Cathy: Both projects are in areas that, before these places moved in, have been pretty much just a lot of autobody shops and carwashes. Slowly retailers and other types of establishments are starting to populate it and it's been cool to see what's starting to happen in those neighborhoods. Oinkster has a cult following, so people will migrate over there. That's kind of exciting to us: placing little interesting things in the city and seeing how things might shift because of their existence.

What's the coolest thing you're working on now?

Rebecca: We have a couple other things, a house in Atwater Village (↑). It's interesting because it's modest scale but we were able to play with the volumes and play with the site layout. We're also doing the landscape for that one.

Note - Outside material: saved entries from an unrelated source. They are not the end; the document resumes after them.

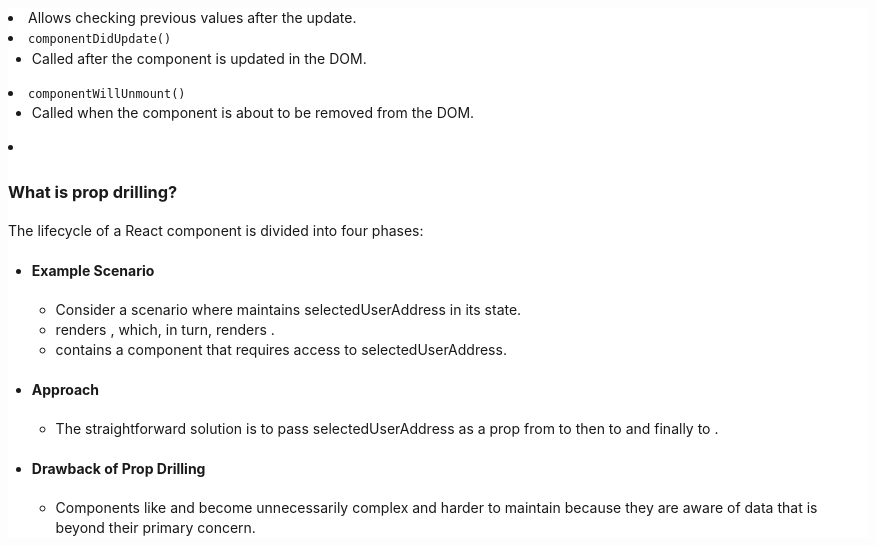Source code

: <li>
 Allows checking previous values after the update.
</li>
</ul>
</li>
<li>
 <code>componentDidUpdate()</code>
<ul>
<li>
 Called after the component is updated in the DOM.
</li>
</ul>
</li>
<li>
 <code>componentWillUnmount()</code>
<ul>
<li>
Called when the component is about to be removed from the DOM.
</li>
</ul>
</li>
</ol>
</li>
<li>
<h3>What is prop drilling?</h3>
<p>
The lifecycle of a React component is divided into four phases:
</p>
<ul>
<li>
 <h4>
Example Scenario
 </h4>
<ul>
<li>
Consider a scenario <EditUsersPage /> where maintains selectedUserAddress in its state.
</li>
<li>
<EditUsersPage /> renders <User /> , which, in turn, renders <UserDetails /> .
</li>
<li>
<UserDetails /> contains a <UserAddress /> component that requires access to selectedUserAddress.
</ul>
</li>
<li>
 <h4>
Approach
 </h4>
<ul>
<li>
The straightforward solution is to pass selectedUserAddress as a prop from <EditUsersPage /> to <User /> then to <UserDetails /> and finally to <UserAddress />.
</li>
</ul>
</li>
<li>
 <h4>
Drawback of Prop Drilling
 </h4>
<ul>
<li>
 Components like <User /> and <UserDetails /> become unnecessarily complex and harder to maintain because they are aware of data that is beyond their primary concern.
</li>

In the Arts District downtown we're about to start construction on what we're calling a vegan lifestyle center (↓)—a yoga studio, wellness center, vegan/raw restaurant, wine bar, and juice bar. That one's 13,000 square feet so that's a big jump in scale. We had to be very creative with all of the systems and all of the design elements because the budget is not very high. It's probably more minimal than some of our other designs. We're building a lot of planters inside the place and working with the living things, which is an interesting change. It's a new challenge for us.

Do you have any dream clients?

Rebecca: You know the name started out as a fun thing and we realized that it helps us attract a certain kind of client that are interested in creativity, really interested in design, want to do something different and are willing to take a chance. I don't know if we'd want something else necessarily. We should have an answer to this but we don't.

Cathy: That's the thing, I'm always sort of delighted by the surprises that land at our feet. It's not that we don't actively pursue other work, but I think that we love the state where we're in. Even though we go after certain types of things, there's always a little twist—and when that unexpected thing comes our way, and it's always interesting.